Everyone from Bob Dylan to Tom Waits theft their best affectations from ‘Old Angel Midnight’ Kerouac. Yet his appeal is not, strictly, rational – but intuitive. He lived his language too closely for detachment, while simultaneously his personal weirdnesses and unresolved ambiguities cut it loose from strict reportage. The contradictions in his work are the same contradictions that drove and destroyed him. Let me count the ways. As a human being he was a mess, primed to self-destruct, a wino, poet, bum, intellectual, an American doomed anti-hero of romantic melancholy darkness – and a slob. Personally charismatic, unkempt and moodily handsome, his ‘Beat’ was abbreviation for ‘beatific’, fiercely at odds with Normal Mailer’s ‘White Negro’ manifesto of existential hoodlum.
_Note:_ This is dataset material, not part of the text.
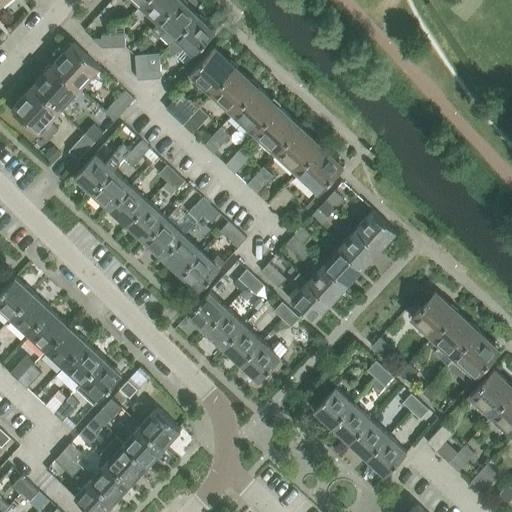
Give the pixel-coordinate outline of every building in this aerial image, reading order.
[(136,11),(143,17),(149,11),(159,20),(153,28),(178,0),(145,0),(142,4),(136,11)] [(168,46),(176,38),(199,14),(183,0),(178,0),(153,28),(170,44),(168,46)] [(176,38),(168,46),(186,62),(216,30),(199,14),(176,38)] [(102,34),(102,37),(93,37),(103,47),(114,46),(113,33),(102,34)] [(126,46),(125,33),(113,33),(114,46),(126,46)] [(79,88),(100,66),(74,42),(53,64),(79,88)] [(215,46),(191,72),(213,92),(237,66),(215,46)] [(150,66),(149,54),(136,55),(137,67),(150,66)] [(53,64),(33,86),(59,110),(79,88),(53,64)] [(161,65),(150,66),(137,67),(138,79),(162,77),(161,65)] [(258,86),(248,76),(237,66),(213,92),(234,112),(258,86)] [(60,128),(50,119),(59,110),(33,86),(14,107),(17,110),(14,113),(26,124),(29,121),(40,131),(40,130),(50,139),(60,128)] [(280,106),(270,97),(258,86),(234,112),(256,132),(280,106)] [(106,111),(115,120),(135,98),(125,89),(106,111)] [(177,101),(175,98),(166,108),(184,124),(200,106),(192,98),(187,98),(183,94),(177,101)] [(193,133),(209,115),(200,106),(184,124),(193,133)] [(280,106),(256,132),(277,151),(301,125),(280,106)] [(94,142),(104,132),(94,123),(85,133),(94,142)] [(323,145),(312,135),(301,125),(277,151),(299,171),(323,145)] [(231,135),(222,126),(205,144),(214,152),(231,135)] [(141,138),(134,132),(125,141),(113,153),(114,154),(107,161),(97,151),(75,175),(93,191),(115,167),(122,159),(123,160),(125,157),(126,156),(126,155),(141,138)] [(70,150),(79,159),(94,142),(85,133),(70,150)] [(126,156),(125,157),(134,165),(141,157),(150,147),(141,138),(126,155),(126,156)] [(236,172),(252,154),(243,145),(226,163),(236,172)] [(344,165),(333,155),(323,145),(299,171),(320,191),(344,165)] [(54,163),(63,154),(56,147),(47,156),(54,163)] [(168,163),(159,173),(168,181),(176,171),(168,163)] [(257,192),(274,174),(265,165),(248,183),(257,192)] [(132,183),(115,167),(93,191),(110,207),(132,183)] [(172,194),(177,189),(186,179),(176,171),(168,181),(163,186),(172,194)] [(128,224),(150,200),(132,183),(110,207),(128,224)] [(279,211),(296,194),(286,185),(269,203),(279,211)] [(337,210),(345,200),(335,191),(327,200),(337,210)] [(203,213),(212,203),(203,196),(189,211),(198,219),(203,213)] [(146,240),(168,216),(150,200),(128,224),(146,240)] [(319,209),(329,218),(337,210),(327,200),(319,209)] [(212,222),(221,212),(212,203),(203,213),(212,222)] [(380,249),(397,230),(373,208),(356,227),(380,249)] [(163,256),(185,232),(168,216),(146,240),(163,256)] [(221,230),(239,246),(248,236),(230,220),(221,230)] [(302,225),(299,229),(294,235),(304,244),(312,235),(302,225)] [(356,227),(340,245),(363,267),(380,249),(356,227)] [(181,272),(203,248),(185,232),(163,256),(181,272)] [(304,259),(311,251),(304,244),(294,235),(286,243),(304,259)] [(347,284),(363,267),(340,245),(324,262),(347,284)] [(218,253),(213,258),(203,248),(181,272),(200,290),(221,266),(226,260),(218,253)] [(261,270),(280,287),(288,277),(270,261),(261,270)] [(331,302),(347,284),(324,262),(308,279),(293,265),(292,266),(331,302)] [(301,288),(291,298),(315,319),(331,302),(292,266),(287,271),(294,277),(292,280),(301,288)] [(248,268),(239,277),(248,285),(257,276),(248,268)] [(34,292),(16,276),(0,292),(0,306),(11,317),(34,292)] [(256,294),(265,284),(257,276),(248,285),(256,294)] [(239,277),(234,282),(243,291),(248,285),(239,277)] [(421,305),(412,315),(434,336),(457,310),(435,290),(433,293),(429,289),(418,302),(421,305)] [(210,290),(188,314),(206,330),(228,307),(210,290)] [(52,308),(34,292),(11,317),(29,333),(52,308)] [(253,304),(258,309),(264,303),(259,298),(253,304)] [(282,300),(274,310),(283,318),(291,309),(282,300)] [(224,347),(246,323),(228,307),(206,330),(224,347)] [(52,308),(29,333),(46,349),(69,324),(52,308)] [(292,326),(300,317),(291,309),(283,318),(292,326)] [(479,329),(457,310),(434,336),(455,355),(479,329)] [(241,363),(263,339),(246,323),(224,347),(241,363)] [(63,365),(86,340),(69,324),(46,349),(63,365)] [(501,349),(490,340),(479,329),(455,355),(447,363),(469,383),(501,349)] [(382,337),(374,346),(383,354),(391,345),(382,337)] [(280,341),(273,348),(263,339),(241,363),(260,380),(281,356),(281,355),(288,348),(280,341)] [(81,382),(104,357),(86,340),(63,365),(81,382)] [(27,354),(11,371),(19,379),(33,364),(35,361),(27,354)] [(95,404),(100,399),(123,374),(104,357),(81,382),(82,382),(77,387),(95,404)] [(377,359),(369,368),(378,376),(386,367),(377,359)] [(411,363),(402,372),(411,380),(419,371),(411,363)] [(33,364),(19,379),(28,387),(42,372),(33,364)] [(380,391),(394,375),(386,367),(378,376),(372,383),(380,391)] [(511,384),(494,368),(471,393),(493,414),(511,393),(511,384)] [(130,396),(138,387),(129,379),(121,387),(130,396)] [(432,382),(423,392),(432,400),(441,391),(432,382)] [(336,385),(315,408),(333,425),(355,401),(336,385)] [(68,396),(60,389),(46,404),(54,411),(68,396)] [(412,392),(404,400),(413,408),(421,400),(412,392)] [(511,393),(493,414),(511,430),(511,393)] [(70,394),(68,396),(54,411),(63,420),(79,402),(70,394)] [(120,406),(111,398),(103,406),(112,414),(120,406)] [(413,408),(421,416),(429,407),(421,400),(413,408)] [(333,425),(350,441),(372,417),(355,401),(333,425)] [(164,447),(182,428),(157,405),(140,424),(164,447)] [(104,423),(112,414),(103,406),(96,414),(104,423)] [(350,441),(368,457),(390,434),(372,417),(350,441)] [(437,450),(454,432),(445,423),(427,441),(437,450)] [(79,433),(88,441),(90,443),(98,434),(87,424),(79,433)] [(140,424),(124,441),(123,442),(148,465),(164,447),(140,424)] [(0,443),(2,446),(11,436),(2,428),(0,430),(0,443)] [(408,450),(407,449),(390,434),(368,457),(386,474),(408,450)] [(117,435),(101,453),(108,459),(107,460),(132,482),(148,465),(123,442),(124,441),(117,435)] [(73,458),(80,450),(71,442),(62,452),(80,468),(81,466),(73,458)] [(459,470),(474,453),(465,444),(449,461),(459,470)] [(80,468),(62,452),(56,459),(73,475),(80,468)] [(115,500),(132,482),(107,460),(90,478),(115,500)] [(480,490),(497,471),(487,463),(471,481),(480,490)] [(23,474),(14,484),(22,491),(30,481),(23,474)] [(75,495),(93,511),(104,511),(115,500),(90,478),(75,495)] [(31,499),(40,490),(30,481),(22,491),(31,499)] [(502,509),(511,497),(511,486),(508,483),(492,501),(502,509)] [(427,511),(417,503),(409,511),(427,511)]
Imprinted by early Catholic guilt he had a yen for Zen that he lacked the application to ever consummate. 



But there’s more. Too many cross-references attest to his shyness for it to be pose, to his edgy moral Puritanism and macho traditional values for them to have been insincere. But just as legion are the legends of his multi-sexual promiscuity. Gore Vidal brags of being recipient of a Kerouac blowjob, while claustrophobically close associations with Allen Ginsberg, William Burroughs, and Neal Cassady – incestuously sharing women, narcotics, and intimacies – backs up such brags. And if, as Ginsberg claims, Kerouac was never able to resolve the conundrums of his own sexuality, there’s a nagging back-up diversity of support inconsistencies. Kerouac idolised jazz master Charlie ‘Bird’ Parker to the extent of attempting to breath the black musician’s Bop spontaneity into his writing. Yet there’s a tale Nicosia here relates of the late-period Kerouac burning a racist cross outside the Black ghetto of Orlando. If true the act would be obscene if it weren’t so pathetically inept. 
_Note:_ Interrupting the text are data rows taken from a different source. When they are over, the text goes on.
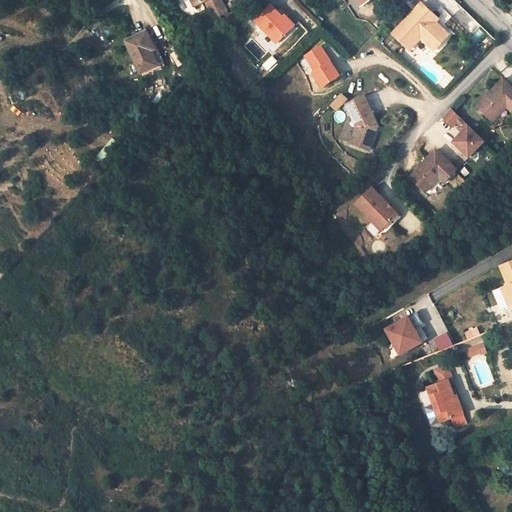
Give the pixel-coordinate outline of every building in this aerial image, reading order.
[(191,0),(195,7),(206,2),(215,19),(229,12),(222,0),(191,0)] [(308,0),(300,0),(316,17),(321,13),(308,0)] [(436,16),(423,4),(394,34),(406,46),(417,35),(419,32),(431,43),(434,40),(440,46),(450,35),(436,23),(432,19),(436,16)] [(271,6),(255,22),(277,44),(296,26),(286,16),(283,18),(271,6)] [(471,29),(476,24),(465,13),(460,18),(471,29)] [(148,31),(126,41),(141,74),(162,64),(148,31)] [(419,32),(417,35),(422,39),(429,45),(431,43),(419,32)] [(422,39),(417,35),(406,46),(411,51),(422,39)] [(434,40),(431,43),(429,45),(435,51),(440,46),(434,40)] [(304,56),(314,71),(311,72),(321,87),(339,75),(320,46),(304,56)] [(511,114),(511,90),(504,83),(477,108),(488,121),(504,107),(506,109),(511,115),(511,114)] [(337,111),(350,99),(343,92),(331,104),(337,111)] [(364,97),(346,105),(358,129),(353,145),(370,151),(379,127),(364,97)] [(506,109),(504,107),(488,121),(491,123),(506,109)] [(434,126),(444,135),(447,132),(452,127),(442,118),(434,126)] [(466,158),(482,143),(468,128),(457,138),(452,144),(466,158)] [(444,135),(452,144),(457,138),(453,134),(451,136),(447,132),(444,135)] [(453,171),(434,151),(406,177),(418,188),(433,175),(435,177),(441,183),(453,171)] [(435,177),(433,175),(418,188),(421,191),(435,177)] [(350,199),(375,228),(392,212),(368,184),(350,199)] [(375,228),(378,231),(395,216),(392,212),(375,228)] [(508,284),(505,285),(511,303),(511,260),(500,265),(508,284)] [(511,303),(505,285),(501,287),(509,307),(511,305),(511,303)] [(416,314),(381,336),(396,360),(423,343),(415,330),(419,327),(423,325),(416,314)] [(428,340),(419,327),(415,330),(423,343),(428,340)] [(465,332),(468,340),(482,335),(479,327),(465,332)] [(447,366),(432,372),(436,385),(449,380),(452,378),(447,366)] [(436,385),(428,388),(441,422),(451,419),(458,416),(452,397),(455,396),(449,380),(436,385)] [(455,396),(452,397),(458,416),(463,414),(457,395),(455,396)] [(458,416),(451,419),(454,428),(467,423),(463,414),(458,416)]
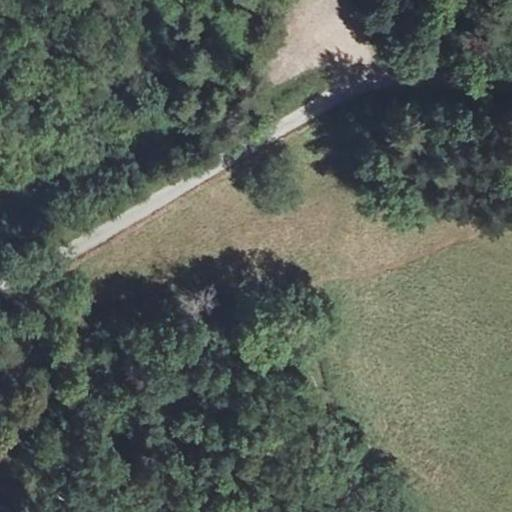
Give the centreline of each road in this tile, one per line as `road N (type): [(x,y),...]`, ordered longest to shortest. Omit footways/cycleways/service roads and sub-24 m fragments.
road 1 (unclassified): [(0,280),(198,179),(378,72),(511,80)]
road 2 (track): [(346,6),(253,93),(158,147),(0,203)]
road 3 (track): [(342,0),(378,72),(421,0)]
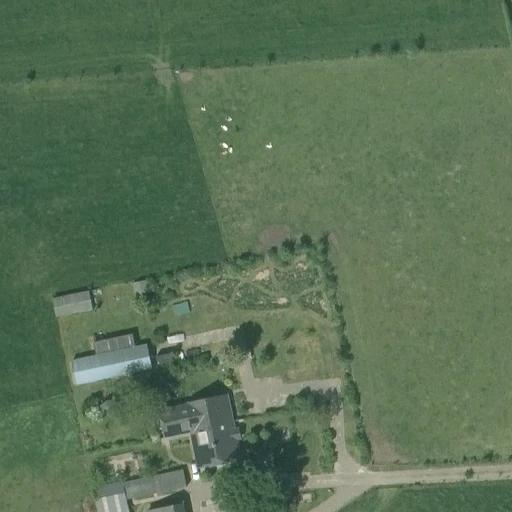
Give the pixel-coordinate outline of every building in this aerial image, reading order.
[(90,292),(54,296),(56,315),(93,311),(90,292)] [(93,344),(96,356),(136,347),(133,335),(93,344)] [(96,356),(71,361),(77,386),(152,370),(147,345),(136,347),(96,356)] [(241,458),(229,397),(160,411),(166,439),(192,434),(199,467),(241,458)] [(186,488),(183,470),(123,483),(122,482),(93,488),(97,511),(128,511),(126,501),(186,488)] [(291,511),(292,511),(294,510),(295,508),(296,506),(296,504),(296,502),(296,500),(295,498),(294,496),(293,494),(292,493),(290,491),(288,491),(286,490),(283,490),(281,490),(279,491),(277,492),(275,493),(274,495),(273,496),(272,498),(271,501),(271,503),(271,505),(272,507),(273,509),(274,511),(275,511),(291,511)] [(222,511),(239,511),(235,493),(220,497),(222,511)]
But Kerouac is cult. And following Ann Charters came the deluge – Dennis McNally’s ‘Desolate Angel’ (1979, Random House), autobiographical data from daughter Jan Kerouac (‘Baby Driver’, 1981, St Martin’s Press), ex-lover Carolyn Cassady (‘Heart Beat’, 1976, Creative Arts Books – which became a 1980 Sissy Spacek-Nick Nolte movie!), and fan acquaintance Joyce Johnson (‘Minor Characters’, 1983, Houghton Mifflin), then there’s Beat archivist journal ‘Moody Street Irregulars’, the ‘Beat Brotherhood’ cassette-label from Birmingham, and an ongoing small-press multiverse of Xerox and offset typescripts intent on preserving each minutiae of the mythos. Nicosia’s massive and obsessively-researched book (ten years in the compiling) is the culmination of the tsunami – so far. Critical – but to a degree, it’s the definitive primer for potential Kerouac converts, a crash-course taster in Beat-ology, as well as an essential purchase for those already Beatphiles, documenting life, work, and the tangled inter-relationship between the several.


 
The problem with cults – whether dedicated to Duran Duran or James Dean, Elvis Presley or James Joyce – is that they invariably obscure with overkill the real value of the sacred object of their deification. Cults polarise opinion and create critical backlash by myopically overstating their case with unqualified fervour. Viewed objectively, the later Kerouac could be maudlin, over-sentimental and reactionary, but at his best he has few equals. ‘On The Road’ (written 1947-1951, published 1957), ‘Desolation Angels’ (written autumn 1956 to summer 1961, published 1965), ‘Dharma Bums’ (written November 1957, published 1958), ‘The Subterraneans’ (written 1953, published 1958), and ‘Big Sur’ (written October 1961, published 1962, which Nicosia inexplicably relegates to minor novel status) still speak in tongues. Written by feeding Telex-rolls into his typewriter, feeding his head on Speed and Bennies, and working furiously on solid red-eyed sleepless eight-ten jags, he wrote with the fluency and breath-punctuation of immaculately stoned rap, introducing the use of paragraph-long sentences studded with multiple adjectives to each noun. Technically such strategies unravel all wrong, but poetically and evocatively they come so right they’re stunning. He lifts prose from flat two-dimensional passivity and MAKES IT DANCE. For a new writer – that’s a method that can’t be ignored. For a new reader – that’s an addictive strategy that’ll terminally suck in the unwary. 

‘Memory Babe’ is contagious. It’s a milestone on the Beat Route. It should not be missed.